[Prompt] All lines that hold the string "pinky" should be copied. Find them in the listing below.

[Provided information]
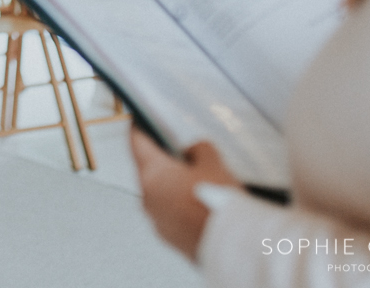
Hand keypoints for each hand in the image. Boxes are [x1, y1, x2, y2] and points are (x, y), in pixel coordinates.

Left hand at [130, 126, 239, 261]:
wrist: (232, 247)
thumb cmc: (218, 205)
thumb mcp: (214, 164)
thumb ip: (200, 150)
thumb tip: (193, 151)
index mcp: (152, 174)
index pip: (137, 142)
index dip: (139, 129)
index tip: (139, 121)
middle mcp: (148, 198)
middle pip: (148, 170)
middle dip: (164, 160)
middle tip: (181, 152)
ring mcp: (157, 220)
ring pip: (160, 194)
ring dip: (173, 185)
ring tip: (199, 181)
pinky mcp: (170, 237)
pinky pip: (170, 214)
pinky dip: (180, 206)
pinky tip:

--

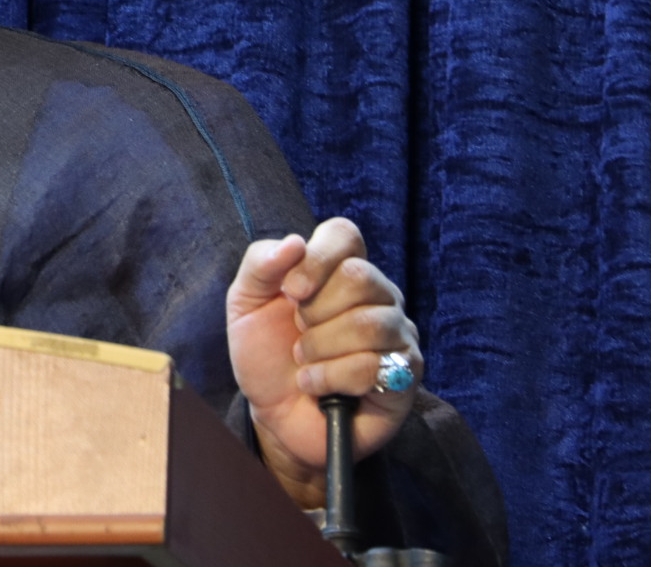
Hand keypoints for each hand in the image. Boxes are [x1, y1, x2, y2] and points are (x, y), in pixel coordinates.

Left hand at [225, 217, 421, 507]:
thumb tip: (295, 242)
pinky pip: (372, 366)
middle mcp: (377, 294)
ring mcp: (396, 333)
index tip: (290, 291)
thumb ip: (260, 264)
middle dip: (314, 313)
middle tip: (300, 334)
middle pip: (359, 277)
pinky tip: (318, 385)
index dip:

[Problem solution]
pinky mcp: (170, 237)
pinky pip: (170, 214)
pinky dip: (180, 206)
pinky tip:
pinky pip: (372, 366)
pinky tip: (318, 385)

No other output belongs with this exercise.